A wealthy couple is detained by an incompetent thief in this airless Netflix drama.
If you can remain awake until the final moments of “Windfall,” then yes, something exciting actually happens. But that’s a very long wait in Charlie McDowell’s oppressive Netflix drama, a gabby hostage movie with a single, covetable location and three unappealing characters.

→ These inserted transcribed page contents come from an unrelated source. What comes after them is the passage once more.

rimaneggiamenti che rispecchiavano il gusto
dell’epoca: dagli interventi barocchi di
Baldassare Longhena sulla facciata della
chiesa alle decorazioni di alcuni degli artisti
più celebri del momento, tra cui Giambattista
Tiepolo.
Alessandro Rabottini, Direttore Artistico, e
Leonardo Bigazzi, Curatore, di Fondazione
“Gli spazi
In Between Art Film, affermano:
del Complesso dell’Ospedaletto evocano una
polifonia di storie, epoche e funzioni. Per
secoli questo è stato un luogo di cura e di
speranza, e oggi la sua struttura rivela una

A frozen opening shot of the exterior of a luxury California home forewarns of the tedium to come. A scruffy thief (played by Jason Segel at his most gormless) is poking languidly around the property, as if trying it on for size. He might be the most inept robber since the doofuses in “Home Alone,” but his lack of skills proves irrelevant when the home’s owners, a tech billionaire and his wife (Jesse Plemons and Lily Collins), return unexpectedly and acquiesce to his demands for money. More, they even encourage him to up his asking price.
Shot in Ojai in 2020 (not far from where McDowell filmed his 2014 feature, “The One I Love”), “Windfall” is dramatically flat and logically wanting. As the three wait for the agreed-upon loot to arrive, the meandering script (by Justin Lader and Andrew Kevin Walker) includes a farcical sauna lockdown and a surprise visit from a luckless gardener. Multiple escape opportunities are ignored, especially by the wife, who spends most of the movie lounging and looking fed up. One can hardly blame her.

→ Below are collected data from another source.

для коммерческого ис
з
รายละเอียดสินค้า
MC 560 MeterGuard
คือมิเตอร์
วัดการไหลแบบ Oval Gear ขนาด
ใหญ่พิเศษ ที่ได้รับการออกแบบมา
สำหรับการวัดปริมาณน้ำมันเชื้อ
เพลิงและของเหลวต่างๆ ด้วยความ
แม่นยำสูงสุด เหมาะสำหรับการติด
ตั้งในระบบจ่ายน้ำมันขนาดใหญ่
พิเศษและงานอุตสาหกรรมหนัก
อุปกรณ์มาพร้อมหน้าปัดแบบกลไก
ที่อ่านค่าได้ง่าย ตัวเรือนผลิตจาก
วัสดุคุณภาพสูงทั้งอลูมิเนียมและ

Yet despite the shambolic plot and shuffling camera (briefly roused to a sprint during a woodland chase), Plemons digs beneath his character’s arrogance to unearth something like disgust — for his marriage, his money and his subjugation by a ridiculous interloper.
“Why do we keep pretending this guy is an actual threat?,” he asks his wife, angrily. He should probably be asking the screenwriters.
Windfall
Rated R for a greedy husband and a wife gone wild. Running time: 1 hour 32 minutes. Watch on Netflix.